‘What fun!’ whispered one of the new-comers.—It was Wisbottle.
‘Glorious!’ replied his companion, in an equally low tone.—This was Alfred Tomkins. ‘Who would have thought it?’
‘I told you so,’ said Wisbottle, in a most knowing whisper. ‘Lord bless you, he has paid her most extraordinary attention for the last two months. I saw ’em when I was sitting at the piano to-night.’
‘Well, do you know I didn’t notice it?’ interrupted Tomkins.

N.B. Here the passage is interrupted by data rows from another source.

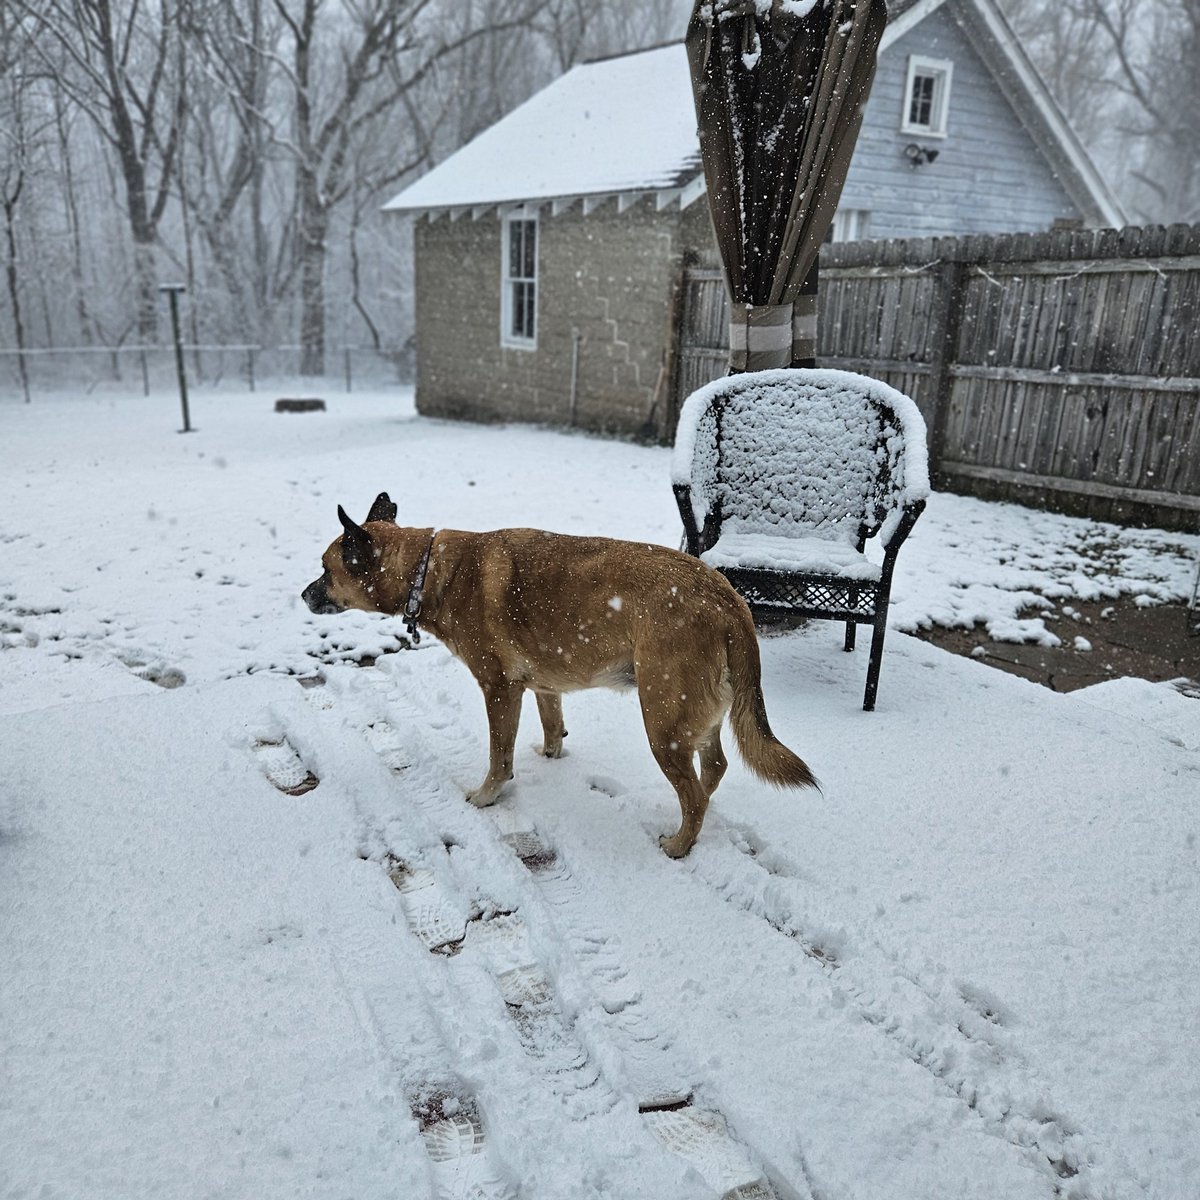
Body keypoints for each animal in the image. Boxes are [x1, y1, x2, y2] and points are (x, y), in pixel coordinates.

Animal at [304, 492, 820, 859]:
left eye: (325, 569)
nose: (304, 595)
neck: (428, 570)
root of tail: (726, 596)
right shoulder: (541, 686)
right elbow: (553, 724)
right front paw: (552, 756)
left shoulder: (499, 689)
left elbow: (499, 756)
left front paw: (486, 797)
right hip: (698, 714)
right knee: (713, 771)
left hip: (662, 722)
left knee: (693, 794)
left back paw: (678, 845)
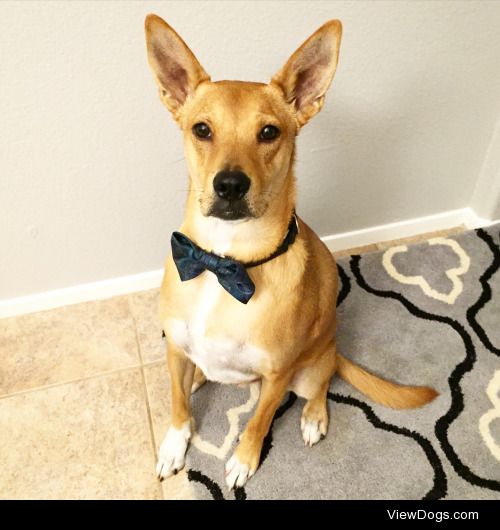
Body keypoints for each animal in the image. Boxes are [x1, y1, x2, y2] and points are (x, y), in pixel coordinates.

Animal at [145, 14, 438, 488]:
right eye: (202, 129)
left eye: (269, 132)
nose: (230, 185)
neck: (225, 263)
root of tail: (334, 347)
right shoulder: (174, 349)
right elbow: (177, 403)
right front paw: (174, 443)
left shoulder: (277, 374)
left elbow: (258, 421)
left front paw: (244, 460)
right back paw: (199, 378)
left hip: (310, 367)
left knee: (320, 387)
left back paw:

‘Not notice it!’ continued Wisbottle. ‘Bless you; I saw him whispering to her, and she crying; and then I’ll swear I heard him say something about to-night when we were all in bed.’
‘They’re talking of us!’ exclaimed the agonised Mrs. Tibbs, as the painful suspicion, and a sense of their situation, flashed upon her mind.
‘I know it—I know it,’ replied Evenson, with a melancholy consciousness that there was no mode of escape.
‘What’s to be done? we cannot both stop here!’ ejaculated Mrs. Tibbs, in a state of partial derangement.
‘I’ll get up the chimney,’ replied Evenson, who really meant what he said.
‘You can’t,’ said Mrs. Tibbs, in despair. ‘You can’t—it’s a register stove.’